> [Your assignment]: Reproduce every one of the items below word for word, leaving out the pictures.
Segment Start: Given data
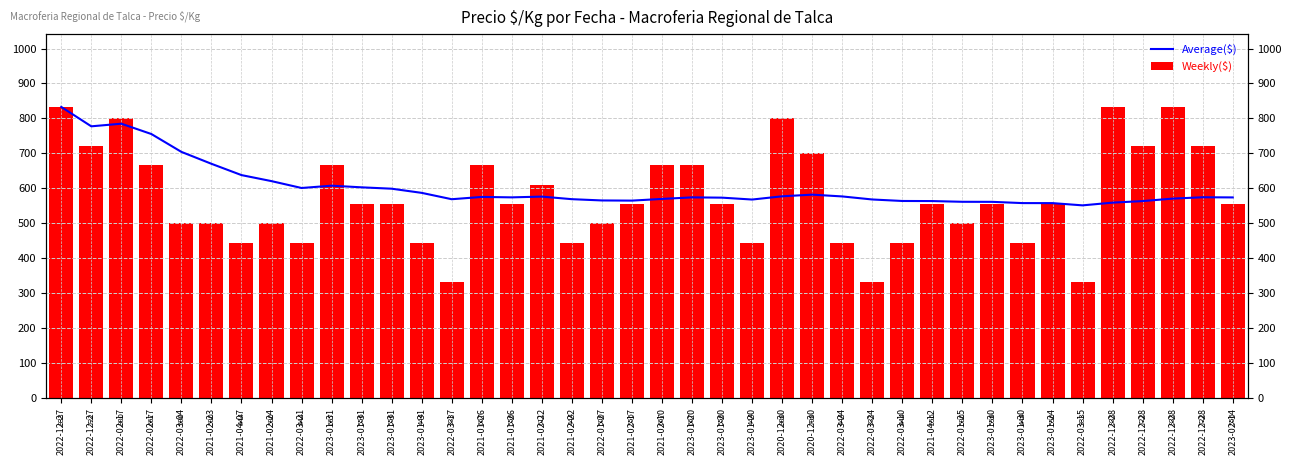

Reading left to right, what are all the values shown in this chart?

Average($): 2022-12-27=833.0	2022-12-27=777.5	2022-02-17=785.0	2022-02-17=755.5	2022-03-04=704.4	2021-02-23=670.3	2021-04-07=638.0	2021-02-24=620.8	2022-03-21=601.1	2023-01-31=607.7	2023-01-31=603.0	2023-01-31=599.1	2023-01-31=587.2	2022-03-17=569.0	2021-01-26=575.5	2021-01-26=574.3	2021-02-22=576.5	2021-02-22=569.1	2022-01-27=565.5	2021-02-17=565.0	2021-02-10=569.9	2023-01-20=574.3	2023-01-20=573.5	2023-01-20=568.1	2020-12-30=577.4	2020-12-30=582.1	2022-03-24=577.0	2022-03-24=568.2	2022-03-10=564.0	2021-04-12=563.7	2022-01-25=561.6	2023-01-30=561.5	2023-01-30=557.9	2023-01-24=557.9	2022-03-15=551.4	2022-12-28=559.2	2022-12-28=563.6	2022-12-28=570.7	2022-12-28=574.6	2023-02-14=574.1
Weekly($): 2022-12-27=833.0	2022-12-27=722.0	2022-02-17=800.0	2022-02-17=667.0	2022-03-04=500.0	2021-02-23=500.0	2021-04-07=444.0	2021-02-24=500.0	2022-03-21=444.0	2023-01-31=667.0	2023-01-31=556.0	2023-01-31=556.0	2023-01-31=444.0	2022-03-17=333.0	2021-01-26=667.0	2021-01-26=556.0	2021-02-22=611.0	2021-02-22=444.0	2022-01-27=500.0	2021-02-17=556.0	2021-02-10=667.0	2023-01-20=667.0	2023-01-20=556.0	2023-01-20=444.0	2020-12-30=800.0	2020-12-30=700.0	2022-03-24=444.0	2022-03-24=333.0	2022-03-10=444.0	2021-04-12=556.0	2022-01-25=500.0	2023-01-30=556.0	2023-01-30=444.0	2023-01-24=556.0	2022-03-15=333.0	2022-12-28=833.0	2022-12-28=722.0	2022-12-28=833.0	2022-12-28=722.0	2023-02-14=556.0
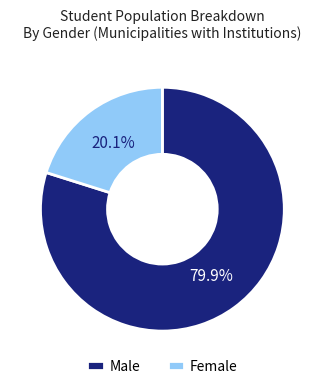

Do Male and Female together represent more than half of the pie?

Yes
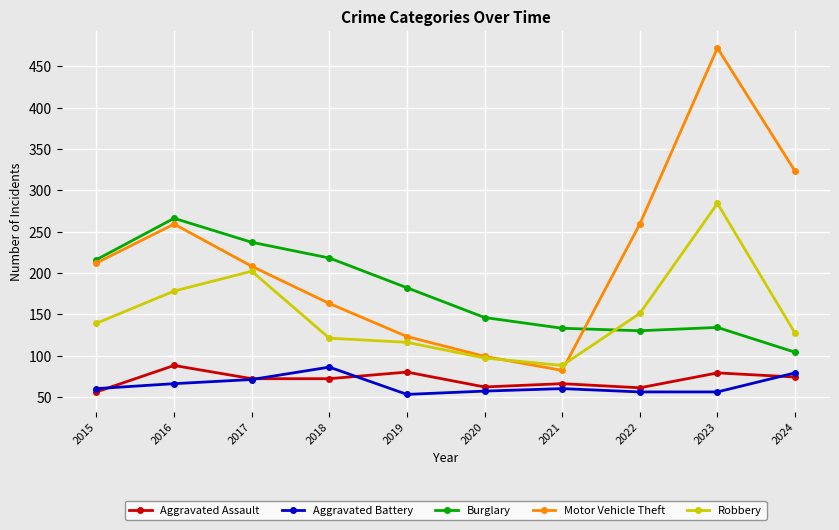

At which label does Aggravated Assault reach its peak?

2016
Segment End: Given data
> [Answer to the exercise]:
Reading left to right, what are all the values shown in this chart?

Average($): 2022-12-27=833.0	2022-12-27=777.5	2022-02-17=785.0	2022-02-17=755.5	2022-03-04=704.4	2021-02-23=670.3	2021-04-07=638.0	2021-02-24=620.8	2022-03-21=601.1	2023-01-31=607.7	2023-01-31=603.0	2023-01-31=599.1	2023-01-31=587.2	2022-03-17=569.0	2021-01-26=575.5	2021-01-26=574.3	2021-02-22=576.5	2021-02-22=569.1	2022-01-27=565.5	2021-02-17=565.0	2021-02-10=569.9	2023-01-20=574.3	2023-01-20=573.5	2023-01-20=568.1	2020-12-30=577.4	2020-12-30=582.1	2022-03-24=577.0	2022-03-24=568.2	2022-03-10=564.0	2021-04-12=563.7	2022-01-25=561.6	2023-01-30=561.5	2023-01-30=557.9	2023-01-24=557.9	2022-03-15=551.4	2022-12-28=559.2	2022-12-28=563.6	2022-12-28=570.7	2022-12-28=574.6	2023-02-14=574.1
Weekly($): 2022-12-27=833.0	2022-12-27=722.0	2022-02-17=800.0	2022-02-17=667.0	2022-03-04=500.0	2021-02-23=500.0	2021-04-07=444.0	2021-02-24=500.0	2022-03-21=444.0	2023-01-31=667.0	2023-01-31=556.0	2023-01-31=556.0	2023-01-31=444.0	2022-03-17=333.0	2021-01-26=667.0	2021-01-26=556.0	2021-02-22=611.0	2021-02-22=444.0	2022-01-27=500.0	2021-02-17=556.0	2021-02-10=667.0	2023-01-20=667.0	2023-01-20=556.0	2023-01-20=444.0	2020-12-30=800.0	2020-12-30=700.0	2022-03-24=444.0	2022-03-24=333.0	2022-03-10=444.0	2021-04-12=556.0	2022-01-25=500.0	2023-01-30=556.0	2023-01-30=444.0	2023-01-24=556.0	2022-03-15=333.0	2022-12-28=833.0	2022-12-28=722.0	2022-12-28=833.0	2022-12-28=722.0	2023-02-14=556.0

Do Male and Female together represent more than half of the pie?

Yes

At which label does Aggravated Assault reach its peak?

2016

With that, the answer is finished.